What it Takes to Feed a Campus

Jamie Waterbury, Operations Manager for Dining Services, shared that regardless of the student body size, it is a challenge at the beginning of the year to get the staff prepared for an influx of students. Once all staff are trained and get in a routine, however, the fluctuation of enrollment from year to year does not impact how Dining Services runs. In the 2022-23 school year, Minnesota State University, Mankato Dining services provided approximately 25,000 meals in the dining center and 15,000 meals in retail areas weekly. He anticipates these numbers will be even higher for the 2023-24 school year with the large incoming class. 

A total of 360 staff members make up the Dining Services team in order to effectively serve such a large population. Of the 360 staff members, 250 of those are student workers. Students have the opportunity to work in all domains of the operation, including catering, dishes, serving and preparing and cooking food, to name a few. In addition to providing so many students with employment, students are prepped for life after graduation by gaining experience in interviewing with opportunities for promotions and leadership roles, including supervisor and student manager positions. Waterbury highlights that the student workers gain more from the experience than just having a job. “They are learning how to supervise people, they are learning what it takes to run an operation,” he says.
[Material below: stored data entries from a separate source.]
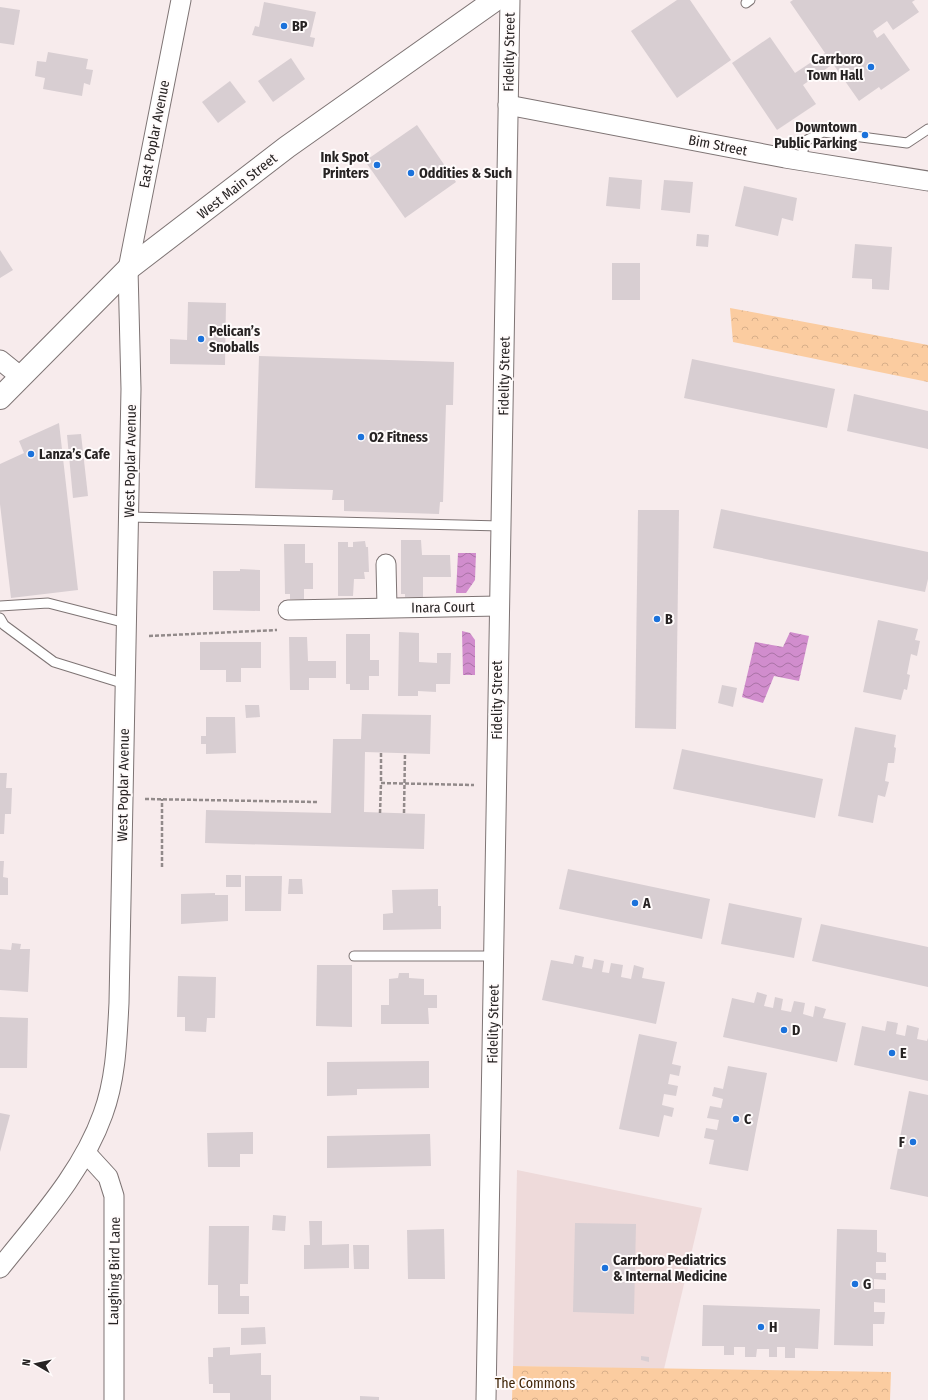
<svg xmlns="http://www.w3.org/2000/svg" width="928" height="1400" viewBox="0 0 928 1400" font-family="'Fira Sans Condensed',sans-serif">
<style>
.built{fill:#eedada}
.forest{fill:url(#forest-crowns)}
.water{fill:url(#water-waves)}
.building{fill:#d8ced2}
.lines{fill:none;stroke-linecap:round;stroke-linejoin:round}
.service-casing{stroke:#7e7474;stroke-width:11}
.minor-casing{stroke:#7e7474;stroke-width:21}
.secondary-casing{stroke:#7e7474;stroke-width:24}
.path{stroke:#928a8a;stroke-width:2.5;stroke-dasharray:4 2;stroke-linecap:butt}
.service{stroke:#fff;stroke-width:9}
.minor{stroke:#fff;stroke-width:19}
.secondary{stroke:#fff;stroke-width:22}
.poi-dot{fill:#1b72db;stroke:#fffbfb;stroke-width:1.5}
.labels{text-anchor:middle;stroke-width:4;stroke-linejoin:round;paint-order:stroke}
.poi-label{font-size:14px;font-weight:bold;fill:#272323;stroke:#fffbfb;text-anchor:start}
.street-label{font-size:14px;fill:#272323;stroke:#fffbfb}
.park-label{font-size:14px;fill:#402507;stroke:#fffbfb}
</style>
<defs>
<pattern id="forest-crowns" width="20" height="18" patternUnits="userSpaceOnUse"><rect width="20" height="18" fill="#fbcca0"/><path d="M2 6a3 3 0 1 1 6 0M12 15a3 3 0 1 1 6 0" fill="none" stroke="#d7af8a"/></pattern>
<pattern id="water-waves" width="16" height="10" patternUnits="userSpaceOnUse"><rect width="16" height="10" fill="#d18dcd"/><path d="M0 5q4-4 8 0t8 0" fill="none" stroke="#aa73a6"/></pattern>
</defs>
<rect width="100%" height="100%" fill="#f7ebec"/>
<path class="built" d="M517,1170l185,38 -38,161 -151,-3z"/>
<g class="forest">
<path d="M730,308l198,37v37l-195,-40z"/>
<path d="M513,1366l378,6 -1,28h-378z"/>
</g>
<g class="water">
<path d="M458,553h18l-1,27 -9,13h-10z"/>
<path d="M462,631l8,2 5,7v35h-12z"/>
<path d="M790,632l19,4 -10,45 -25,-5 -11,27 -21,-6 13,-55 28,5z"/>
</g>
<g class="building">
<path d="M677,0h13l41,60 -54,38 -46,-67z"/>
<path d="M793,0h122l-3,2 7,10 -26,18 -6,-9 -14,10 4,7 7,-5 26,37 -29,20 -2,-3 -20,14 -26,-37 -30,21 13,19 -39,26 -45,-67 38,-26 25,36 30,-20 -35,-51z"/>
<path d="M264,2l52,10 -6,25 5,1 -2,9 -61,-12 3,-9 4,1z"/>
<path d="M0,7l20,3 -6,35 -14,-2z"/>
<path d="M48,52l40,7 -2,10 7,1 -3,15 -6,-2 -2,13 -39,-7 2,-11 -10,-2 2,-15 9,1z"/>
<path d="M291,58l14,21 -32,23 -15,-21z"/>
<path d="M230,81l16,21 -28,21 -16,-21z"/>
<path d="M417,125l39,57 -51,36 -40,-57z"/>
<path d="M609,177l33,3 -2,29 -34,-3z"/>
<path d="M664,180l29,2 -3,31 -29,-3z"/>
<path d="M744,186l53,12 -4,23 -11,-3 -4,18 -43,-10z"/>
<path d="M697,234l12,1 -1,12 -12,-1z"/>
<path d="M855,244l37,3 -3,43 -17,-1v-10l-20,-1z"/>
<path d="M0,250l13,20 -13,8z"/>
<rect x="612" y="263" width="28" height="37"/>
<path d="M188,302l38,1 -1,62 -55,-1v-25l17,1z"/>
<path d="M259,356l195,6 -1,43h-7l-3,97h-3l-1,12 -95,-3v-11h-12l1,-10 -78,-2z"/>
<path d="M692,359l143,30 -8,39 -143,-30z"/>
<path d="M854,394l74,17v38l-81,-18z"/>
<path d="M59,423l19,167 -67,8 -11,-94v-40l24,-11 -5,-12z"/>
<path d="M81,434l7,62 -15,2 -6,-63z"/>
<path d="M721,509l207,43v27l-3,13 -212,-44z"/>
<path d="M638,510h41l-3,219 -41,-1z"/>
<path d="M401,540h20l1,15h28l1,22h-28v20h-18v-3h-4z"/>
<path d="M365,541l1,6h2l1,25h-5l1,7h-11l-1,17h-15v-54h10v5h5v-5z"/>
<path d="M284,544h21v19h8v26h-9v10h-14v-5h-5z"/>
<path d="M240,569l20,1v41l-47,-1v-39h27z"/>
<path d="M878,620l40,9 -3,11 5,1 -3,15 -6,-2 -4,20 3,1 -3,15 -3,-1 -3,11 -38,-8z"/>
<path d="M399,632l20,1v29l18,1v-10h14l-1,31h-14v8l-18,-1v5h-20z"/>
<path d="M346,634h24v26h9v16h-10v14h-19v-6h-4z"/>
<path d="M289,637h18l1,24h28v17h-27v12h-19z"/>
<path d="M200,642h61v26h-20v14h-15v-12h-26z"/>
<path d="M722,685l15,3 -4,19 -15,-4z"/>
<path d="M245,705h14l1,12 -14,1z"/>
<path d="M362,714l69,1 -1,39 -65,-2 -1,60 61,2 -1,35 -219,-6 1,-33 125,3 2,-74h28z"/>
<path d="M206,717h29l1,36 -30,1v-10h-5v-8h5z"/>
<path d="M855,727l41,8 -2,12 2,1 -2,15h-6l-3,18 4,1 -4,15 -7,-2 -5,28 -35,-7z"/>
<path d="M682,749l141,30 -8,39 -142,-29z"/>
<path d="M0,773h7l-1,15h6l-1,26h-6l-1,20h-4z"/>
<path d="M0,861h4l-1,16 5,1v17h-8z"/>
<path d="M568,869l142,30 -8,40 -143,-30z"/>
<rect x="226" y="875" width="15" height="12"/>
<path d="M245,876h37l-1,35h-36z"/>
<path d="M289,879h13l1,15h-15z"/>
<path d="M438,889v17h3v23l-58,1v-16l10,-1 -1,-23z"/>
<path d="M215,893v2h13v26l-47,3v-30z"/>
<path d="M729,903l73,15 -8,40 -73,-14z"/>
<path d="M821,924l107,23v40l-116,-26z"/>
<path d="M12,943l9,1 -1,5h10l-2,43 -28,-2v-41l11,1z"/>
<path d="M575,955l9,2 -2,10 10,2 2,-10 10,2 -2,11 7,1 2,-10 12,2 -2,12 10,2 3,-14 10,3 -2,10 23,4 -9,42 -114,-24 9,-40 22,4z"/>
<path d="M317,965h35v62l-36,-1z"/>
<path d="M399,973h10v5l15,1v16h13v13h-9l1,16h-48v-19h8v-26l9,-1z"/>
<path d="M178,976l38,1 -1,41h-8l-1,14 -21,-1v-14h-8z"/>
<path d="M757,992l10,3 -3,11 9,2 2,-11 8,2 -2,11 10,2 3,-11 11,2 -2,11 10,3 2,-11 11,3 -3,9 23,5 -9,39 -114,-25 9,-39 22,5z"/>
<path d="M0,1017l28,1 -1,50h-27z"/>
<path d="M887,1021l11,2 -2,11 9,2 2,-11 12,3 -2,11 10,2 1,-3v43l-74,-16 8,-39 23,5z"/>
<path d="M639,1034l38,8 -5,22 9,2 -2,10 -9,-2 -2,10 10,2 -2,10 -12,-2 -2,11 12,3 -2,9 -8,-2 -5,22 -40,-8z"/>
<path d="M429,1061v27l-72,1v6l-30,1v-34z"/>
<path d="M728,1066l39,7 -19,98 -39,-7 5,-24 -10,-2 2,-10 11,2 2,-10 -12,-2 3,-12 11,2 2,-9 -11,-3 2,-9 9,2z"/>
<path d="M909,1091l19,4v102l-38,-8z"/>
<path d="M0,1113l10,2 -10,37z"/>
<path d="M253,1132v22h-13v13h-32l-1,-34z"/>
<path d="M430,1134l1,32 -104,2v-32z"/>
<path d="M273,1215l13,1 -1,15 -13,-1z"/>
<path d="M309,1221h13v24l27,-1v24l-45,1v-24h6z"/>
<path d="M575,1223l61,1 -2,90 -61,-2z"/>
<path d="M209,1226h40l-1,58h-8v12h9v18h-31v-29h-10z"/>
<path d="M444,1229l1,50h-37l-1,-49z"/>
<path d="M837,1229l40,1v22l9,1v9h-10v11h10v7l-12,-1v10h11v14l-11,-1v10h11l-1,12h-11v22l-39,-1z"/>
<path d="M353,1245h16v24h-15z"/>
<path d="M703,1305l117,4 -2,40 -23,-1v10h-10v-11h-8v10h-8v-8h-12l-1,8h-11v-10h-11v8h-10v-9h-22z"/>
<path d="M265,1327l1,17 -25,1v-17z"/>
<path d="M230,1347v8l31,-2v22h10v25h-41v-7h-17v-9h-4l-1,-27h5v-9z"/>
<path d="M641,1356l8,1v5l-8,-2z"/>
<path d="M360,1396l19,1v3h-19z"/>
</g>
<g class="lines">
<g class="service-casing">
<g id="service">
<path d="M746,3l4,-3"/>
<path d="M801,161l4,-20 18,-9 84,11 21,-14"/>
<path d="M129,517l372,9"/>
<path d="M0,606l48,-3 78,20"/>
<path d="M0,618l4,7 50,37 71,22"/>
<path d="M354,956h140"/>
</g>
</g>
<g class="minor-casing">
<g id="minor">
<path d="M508,105l277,53 143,23"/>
<path d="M0,360l21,17"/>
<path d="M386,564l1,43"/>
<path d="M288,610l211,-4"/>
<path d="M86,1153l22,24 6,19v204"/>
<path d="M0,1268c38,-48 82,-95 103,-154 13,-35 14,-74 16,-111l12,-614 -3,-120 53,-269"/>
<path d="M486,1400l24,-1400"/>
</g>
</g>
<g class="secondary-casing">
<path id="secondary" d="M0,398l128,-129 159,-122 208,-147"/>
</g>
<g class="path">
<path d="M149,636l128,-6"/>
<path d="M381,753v30l93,2"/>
<path d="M145,799l172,3"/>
<path d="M380,813l1,-30"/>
<path d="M404,813l1,-60"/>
<path d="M162,867v-68"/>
</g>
<use href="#service" class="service"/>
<use href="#minor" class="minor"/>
<use href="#secondary" class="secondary"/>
</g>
<g class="poi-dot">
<circle cx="284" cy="26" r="4"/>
<circle cx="871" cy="67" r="4"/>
<circle cx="865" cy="135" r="4"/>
<circle cx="377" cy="165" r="4"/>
<circle cx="411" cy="173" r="4"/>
<circle cx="201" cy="339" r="4"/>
<circle cx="361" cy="437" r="4"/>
<circle cx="31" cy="454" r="4"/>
<circle cx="657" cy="619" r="4"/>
<circle cx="635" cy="903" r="4"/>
<circle cx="784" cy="1030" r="4"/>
<circle cx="892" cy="1053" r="4"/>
<circle cx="736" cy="1119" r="4"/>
<circle cx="913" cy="1142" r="4"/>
<circle cx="605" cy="1268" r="4"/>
<circle cx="855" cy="1284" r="4"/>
<circle cx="761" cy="1327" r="4"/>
</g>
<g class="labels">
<g class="poi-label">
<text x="292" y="31">BP</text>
<text x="863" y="64" text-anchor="end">Carrboro<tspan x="863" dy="16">Town Hall</tspan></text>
<text x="857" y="132" text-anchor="end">Downtown<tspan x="857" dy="16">Public Parking</tspan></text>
<text x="369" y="162" text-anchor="end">Ink Spot<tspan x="369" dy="16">Printers</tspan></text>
<text x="419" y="178">Oddities &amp; Such</text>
<text x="209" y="336">Pelican’s<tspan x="209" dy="16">Snoballs</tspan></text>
<text x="369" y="442">O2 Fitness</text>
<text x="39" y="459">Lanza’s Cafe</text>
<text x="665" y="624">B</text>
<text x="643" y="908">A</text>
<text x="792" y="1035">D</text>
<text x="900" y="1058">E</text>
<text x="744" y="1124">C</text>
<text x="905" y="1147" text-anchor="end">F</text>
<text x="613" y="1265">Carrboro Pediatrics<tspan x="613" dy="16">&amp; Internal Medicine</tspan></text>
<text x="863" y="1289">G</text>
<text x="769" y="1332">H</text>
</g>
<g class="street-label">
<text transform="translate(509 52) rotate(-89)" y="5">Fidelity Street</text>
<text transform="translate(154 134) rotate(-79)" y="5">East Poplar Avenue</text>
<text transform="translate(718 145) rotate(11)" y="5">Bim Street</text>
<text transform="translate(237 186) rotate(-38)" y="5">West Main Street</text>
<text transform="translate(504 376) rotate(-89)" y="5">Fidelity Street</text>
<text transform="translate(130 461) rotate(-89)" y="5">West Poplar Avenue</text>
<text transform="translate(443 607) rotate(-1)" y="5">Inara Court</text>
<text transform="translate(497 700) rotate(-90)" y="5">Fidelity Street</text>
<text transform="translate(123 785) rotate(-89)" y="5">West Poplar Avenue</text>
<text transform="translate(493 1024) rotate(-89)" y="5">Fidelity Street</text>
<text transform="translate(114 1271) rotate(-89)" y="5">Laughing Bird Lane</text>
</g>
<g class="park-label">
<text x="535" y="1388">The Commons</text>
</g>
</g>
<g transform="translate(36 1364) rotate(279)" stroke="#fffbfb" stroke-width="3" paint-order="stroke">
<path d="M0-3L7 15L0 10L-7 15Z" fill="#272323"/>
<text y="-6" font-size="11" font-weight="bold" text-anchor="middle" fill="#272323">N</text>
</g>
</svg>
University Dining Services accepts donations supporting the student employment and leadership development gained through working within the dining center.

Dining Services take the dietary restrictions and preferences of the community very seriously, taking necessary steps to make students feel safe and comfortable eating in the dining hall. In 2016, Minnesota State Mankato hired a full-time campus dietitian, Taylor Nixt, to work with all students with dietary restrictions or disordered eating behaviors. During orientation and at the beginning of every school year, Nixt has consultations with these students to create an individual plan. Through consultations, dietary needs are addressed on a case-by-case basis, and most are accommodated by the Simple Servings station in the Dining Center, which does not have any of the eight major allergens present and has fully separate cooking equipment and storage areas to minimize opportunities for cross contact. The goal of these consultations is for students to feel comfortable with their meal plan and understand what they should or shouldn’t eat. Waterbury shares that “depending on the level of severity that they have, we’ve gone as far as giving the chef a binder and saying these are the things they can eat. We will cook their mom’s recipes.” Being intentional and going through this process not only puts the students at ease, but also the parents. 

While serving such a large population, Dining Services has various sustainability initiatives to reduce food waste and promote recycling. Ninety percent of the paper goods used across the University Dining are compostable. In addition, an effective program called Waste Watch, powered by Leanpath, is used to track food waste, which allows for cooks to be more efficient, therefore resulting in less food waste and less carbon emission. Since turning more to compost, Dining Service’s food waste has reduced from a previous 50 trash bags per day to only two. 

Minnesota State Mankato’s Dining Services is not just about providing meals; it is a vital part of campus life, with a focus on diversity, sustainability, safety, and community engagement. As the University continues to grow and adapt, so too will its Dining Services, ensuring that it remains an essential and ever-improving part of campus life.